*TUJUAN TUGAS 1:*
Jawablah pertanyaan berikut berdasarkan tulisan tentang CSR perusahaan pertambangan di Kalimantan Selatan:
(a) Pada semester apa PSG biasanya dilaksanakan, dan untuk siswa kelas berapa?
(b) Berapa siswa SMK (Sabumi) Pertambangan yang wajib melaksanakan PSG tahun ini?
(c) Setelah hampir 2,5 bulan menunggu, berapa siswa yang masih belum mendapat tempat PSG?

*TEKS TERPILIH:*
Wednesday, July 29, 2009

CORPORATE SOCIAL RESPONSIBILITY (CSR) (ditulis 2006)

Ironis. Itu kata yang tepat untuk saya katakan saat melihat kenyataan betapa rendah kepedulian perusahaan pertambangan yang berada di Kalimantan Selatan terhadap kemajuan pendidikan di Kalsel. Kesimpulan ini mungkin terlalu terburu-buru atau mungkin ada yang menanyakan apa hubungan antara perusahaan pertambangan di Kalsel dengan pendidikan?. Kesimpulan di atas saya ambil setelah melihat minimnya respon perusahaan-perusahaan pertambangan baik pemilik ijin PKP2B dan KP maupun Sub-Kontraktornya saat SMK (Sabumi) Pertambangan, Banjarbaru memohon (benar-benar memohon) untuk dapat melaksanakan program Pendidikan Sistem Ganda (PSG) di perusahaan tersebut. PSG dilaksanakan sebagai salah satu bagian dari kurikulum SMK yang harus dan wajib dipenuhi dan biasanya waktu pelaksanaannya pada semester ganjil untuk siswa kelas XII (kelas 3). Selama satu semester tersebut siswa hanya menjalani PSG dan nilai raportnya hanya berisi nilai hasil PSG saja. Jadi jika PSG tidak dapat dilaksanakan maka otomatis nilai raportnya akan kosong. Dengan demikian, bisa dibayangkan betapa pentingnya PSG bagi siswa, guru maupun sekolah. Nah, karena SMK dengan program keahlian geologi pertambangan, maka tentu saja pelaksanaan PSG-nya pada perusahaan-perusahaan pertambangan yang ada di Kalimantan Selatan.
Minimnya respon dari perusahaan-perusahaan tersebut terlihat dengan sedikitnya balasan surat kepada SMK (Sabumi) Pertambangan atas surat permohonan pelaksanaan PSG. Dari 34 (tiga puluh lima) surat permohonan PSG, tercatat hanya beberapa buah surat balasan dari perusahaan yang kami terima, itupun tidak semuanya bisa menerima siswa untuk melaksanakan PSG. Padahal, untuk tahun ini siswa SMK (Sabumi) Pertambangan yang wajib melaksanakan PSG hanya berjumlah 23 (dua puluh tiga) orang, sehingga jika ke-34 perusahaan pertambangan dan sub-kontraktornya yang ada di Kalsel menerima 1 (satu) saja siswa SMK Sabumi, maka akan ada kelebihan tempat. Namun, faktanya setelah hampir 2,5 bulan menunggu ternyata masih ada 8 (delapan) siswa yang masih belum mendapat tempat untuk melaksanakan PSG. Pertanyaan kecilnya adalah, apakah begitu merepotkan atau memberatkan keuangan perusahaan apabila menerima satu atau dua siswa untuk PSG selama 2-3 bulan? Adapun pertanyaan besarnya adalah, apakah rendahnya respon terhadap hal ini memang mencerminkan rendahnya tanggung jawab sosial (corporate social responsibility) perusahaan-perusahaan pertambangan di Kalsel?

Sebuah blok data
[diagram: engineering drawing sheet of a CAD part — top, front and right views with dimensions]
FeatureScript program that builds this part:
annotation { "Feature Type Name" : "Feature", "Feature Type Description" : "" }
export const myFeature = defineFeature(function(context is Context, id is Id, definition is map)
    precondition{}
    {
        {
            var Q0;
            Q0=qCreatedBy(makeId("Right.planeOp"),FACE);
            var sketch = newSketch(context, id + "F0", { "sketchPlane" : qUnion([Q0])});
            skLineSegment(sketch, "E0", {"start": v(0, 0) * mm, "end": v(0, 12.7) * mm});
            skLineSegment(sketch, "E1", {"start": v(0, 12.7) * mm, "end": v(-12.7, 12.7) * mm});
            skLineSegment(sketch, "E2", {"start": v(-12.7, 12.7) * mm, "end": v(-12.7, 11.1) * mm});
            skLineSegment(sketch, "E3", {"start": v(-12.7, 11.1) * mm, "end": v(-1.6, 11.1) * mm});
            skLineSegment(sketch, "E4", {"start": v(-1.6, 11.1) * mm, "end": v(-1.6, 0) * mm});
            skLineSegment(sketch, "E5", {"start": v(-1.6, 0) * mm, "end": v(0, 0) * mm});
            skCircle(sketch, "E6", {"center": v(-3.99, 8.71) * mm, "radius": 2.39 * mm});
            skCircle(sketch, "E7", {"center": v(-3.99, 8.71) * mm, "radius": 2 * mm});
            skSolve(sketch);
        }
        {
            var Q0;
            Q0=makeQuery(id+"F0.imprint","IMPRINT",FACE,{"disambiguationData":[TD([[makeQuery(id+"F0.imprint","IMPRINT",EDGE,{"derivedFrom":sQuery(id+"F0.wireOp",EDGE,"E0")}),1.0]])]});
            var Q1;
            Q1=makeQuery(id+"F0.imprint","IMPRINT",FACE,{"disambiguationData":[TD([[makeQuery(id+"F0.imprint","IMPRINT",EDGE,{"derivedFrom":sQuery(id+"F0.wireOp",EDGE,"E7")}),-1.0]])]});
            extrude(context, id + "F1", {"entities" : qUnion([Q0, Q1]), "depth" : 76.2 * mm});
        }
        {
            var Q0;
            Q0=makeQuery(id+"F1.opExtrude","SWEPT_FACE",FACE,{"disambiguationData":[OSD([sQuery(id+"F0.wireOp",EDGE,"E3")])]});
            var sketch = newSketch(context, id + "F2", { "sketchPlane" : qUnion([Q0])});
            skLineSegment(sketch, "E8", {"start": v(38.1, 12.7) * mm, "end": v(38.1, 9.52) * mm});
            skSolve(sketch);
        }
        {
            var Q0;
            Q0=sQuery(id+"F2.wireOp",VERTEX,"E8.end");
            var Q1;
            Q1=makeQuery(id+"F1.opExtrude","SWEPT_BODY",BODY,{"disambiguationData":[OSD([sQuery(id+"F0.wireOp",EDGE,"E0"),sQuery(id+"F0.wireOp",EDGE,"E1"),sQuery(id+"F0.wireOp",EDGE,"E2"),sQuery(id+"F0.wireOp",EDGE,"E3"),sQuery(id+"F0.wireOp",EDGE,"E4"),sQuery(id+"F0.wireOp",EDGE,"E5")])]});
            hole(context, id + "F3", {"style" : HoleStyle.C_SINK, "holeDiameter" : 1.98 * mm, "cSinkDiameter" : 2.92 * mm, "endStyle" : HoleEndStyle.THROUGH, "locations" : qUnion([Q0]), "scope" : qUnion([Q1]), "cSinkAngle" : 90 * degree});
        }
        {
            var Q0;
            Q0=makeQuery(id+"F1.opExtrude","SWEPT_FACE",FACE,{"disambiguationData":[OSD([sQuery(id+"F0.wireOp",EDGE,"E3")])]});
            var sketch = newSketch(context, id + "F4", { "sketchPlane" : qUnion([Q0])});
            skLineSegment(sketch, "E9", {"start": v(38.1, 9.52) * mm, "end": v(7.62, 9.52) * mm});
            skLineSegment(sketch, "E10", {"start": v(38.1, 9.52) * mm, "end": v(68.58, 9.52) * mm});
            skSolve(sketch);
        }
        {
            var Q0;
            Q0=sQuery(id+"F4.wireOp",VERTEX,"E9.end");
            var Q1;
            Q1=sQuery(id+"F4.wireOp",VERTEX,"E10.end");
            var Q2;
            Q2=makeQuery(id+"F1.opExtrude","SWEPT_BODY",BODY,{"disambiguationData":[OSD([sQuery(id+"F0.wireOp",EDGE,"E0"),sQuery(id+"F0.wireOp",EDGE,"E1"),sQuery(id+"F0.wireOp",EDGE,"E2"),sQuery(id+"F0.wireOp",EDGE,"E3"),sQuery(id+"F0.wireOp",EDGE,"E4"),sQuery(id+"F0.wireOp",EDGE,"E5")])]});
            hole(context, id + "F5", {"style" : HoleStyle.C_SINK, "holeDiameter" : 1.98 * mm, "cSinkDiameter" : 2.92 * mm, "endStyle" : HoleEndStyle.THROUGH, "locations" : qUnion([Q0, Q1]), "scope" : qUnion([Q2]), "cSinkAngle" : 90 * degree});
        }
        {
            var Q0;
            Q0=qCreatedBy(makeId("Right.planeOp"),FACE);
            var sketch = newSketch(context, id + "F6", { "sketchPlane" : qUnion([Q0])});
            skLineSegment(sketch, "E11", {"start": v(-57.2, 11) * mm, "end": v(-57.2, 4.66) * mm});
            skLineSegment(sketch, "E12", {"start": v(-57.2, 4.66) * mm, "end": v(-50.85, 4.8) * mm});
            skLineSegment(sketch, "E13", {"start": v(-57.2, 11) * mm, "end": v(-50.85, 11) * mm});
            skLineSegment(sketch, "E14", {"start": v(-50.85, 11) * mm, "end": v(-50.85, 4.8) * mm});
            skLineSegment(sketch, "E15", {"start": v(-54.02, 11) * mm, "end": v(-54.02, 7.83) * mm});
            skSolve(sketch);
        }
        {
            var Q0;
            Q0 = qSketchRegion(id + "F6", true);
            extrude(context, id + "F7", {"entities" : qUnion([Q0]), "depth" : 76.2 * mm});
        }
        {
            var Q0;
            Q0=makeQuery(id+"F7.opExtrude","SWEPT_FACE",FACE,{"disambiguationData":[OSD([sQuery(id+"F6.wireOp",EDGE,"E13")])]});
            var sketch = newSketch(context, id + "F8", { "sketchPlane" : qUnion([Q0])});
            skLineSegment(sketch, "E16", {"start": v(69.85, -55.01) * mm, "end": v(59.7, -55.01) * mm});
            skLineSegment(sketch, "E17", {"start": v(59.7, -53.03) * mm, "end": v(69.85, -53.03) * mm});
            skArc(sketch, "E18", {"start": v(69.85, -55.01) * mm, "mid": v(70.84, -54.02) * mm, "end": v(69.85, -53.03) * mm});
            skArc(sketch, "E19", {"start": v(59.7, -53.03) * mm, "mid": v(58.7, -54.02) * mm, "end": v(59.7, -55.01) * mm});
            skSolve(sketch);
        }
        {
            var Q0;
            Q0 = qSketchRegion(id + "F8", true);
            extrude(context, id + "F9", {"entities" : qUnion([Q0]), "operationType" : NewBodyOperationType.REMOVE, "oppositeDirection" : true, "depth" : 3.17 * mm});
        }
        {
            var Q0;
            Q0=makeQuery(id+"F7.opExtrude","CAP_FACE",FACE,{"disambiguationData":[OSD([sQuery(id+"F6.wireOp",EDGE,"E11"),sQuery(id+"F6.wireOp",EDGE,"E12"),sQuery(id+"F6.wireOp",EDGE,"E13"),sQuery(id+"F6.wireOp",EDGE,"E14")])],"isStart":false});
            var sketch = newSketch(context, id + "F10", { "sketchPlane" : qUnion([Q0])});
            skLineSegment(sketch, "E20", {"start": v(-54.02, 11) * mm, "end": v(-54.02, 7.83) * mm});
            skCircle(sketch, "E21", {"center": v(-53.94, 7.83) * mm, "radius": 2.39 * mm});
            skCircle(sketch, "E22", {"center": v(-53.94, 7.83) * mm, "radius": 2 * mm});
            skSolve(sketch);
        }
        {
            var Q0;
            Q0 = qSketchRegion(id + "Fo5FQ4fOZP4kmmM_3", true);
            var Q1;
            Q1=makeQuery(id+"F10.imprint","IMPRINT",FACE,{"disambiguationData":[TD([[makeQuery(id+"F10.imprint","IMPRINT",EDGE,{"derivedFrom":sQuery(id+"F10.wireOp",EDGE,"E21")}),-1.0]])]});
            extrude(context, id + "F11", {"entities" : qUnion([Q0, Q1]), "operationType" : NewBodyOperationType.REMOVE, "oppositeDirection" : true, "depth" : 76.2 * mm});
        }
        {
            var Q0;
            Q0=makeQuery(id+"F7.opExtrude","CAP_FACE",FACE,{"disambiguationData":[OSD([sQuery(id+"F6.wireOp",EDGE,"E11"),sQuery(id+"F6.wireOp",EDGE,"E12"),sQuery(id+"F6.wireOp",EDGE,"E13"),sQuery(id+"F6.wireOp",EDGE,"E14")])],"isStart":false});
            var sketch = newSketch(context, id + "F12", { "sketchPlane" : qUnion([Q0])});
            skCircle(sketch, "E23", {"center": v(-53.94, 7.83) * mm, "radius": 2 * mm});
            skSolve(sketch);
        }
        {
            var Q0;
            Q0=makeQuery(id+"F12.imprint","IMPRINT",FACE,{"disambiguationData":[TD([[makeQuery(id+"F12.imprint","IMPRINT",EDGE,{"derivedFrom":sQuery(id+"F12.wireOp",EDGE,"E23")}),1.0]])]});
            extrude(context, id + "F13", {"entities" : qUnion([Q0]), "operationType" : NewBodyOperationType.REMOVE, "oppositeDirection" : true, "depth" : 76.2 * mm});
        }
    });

*TUJUAN TUGAS 2:* Pilih dan salin setiap baris pada daftar di atas yang memuat string "skArc". Huruf besar dan kecil dibedakan.

*KELUARAN LENGKAP 1:*
(a) Semester ganjil, untuk siswa kelas XII (kelas 3).
(b) 23 orang.
(c) 8 siswa.

*KELUARAN LENGKAP 2:*
            skArc(sketch, "E18", {"start": v(69.85, -55.01) * mm, "mid": v(70.84, -54.02) * mm, "end": v(69.85, -53.03) * mm});
            skArc(sketch, "E19", {"start": v(59.7, -53.03) * mm, "mid": v(58.7, -54.02) * mm, "end": v(59.7, -55.01) * mm});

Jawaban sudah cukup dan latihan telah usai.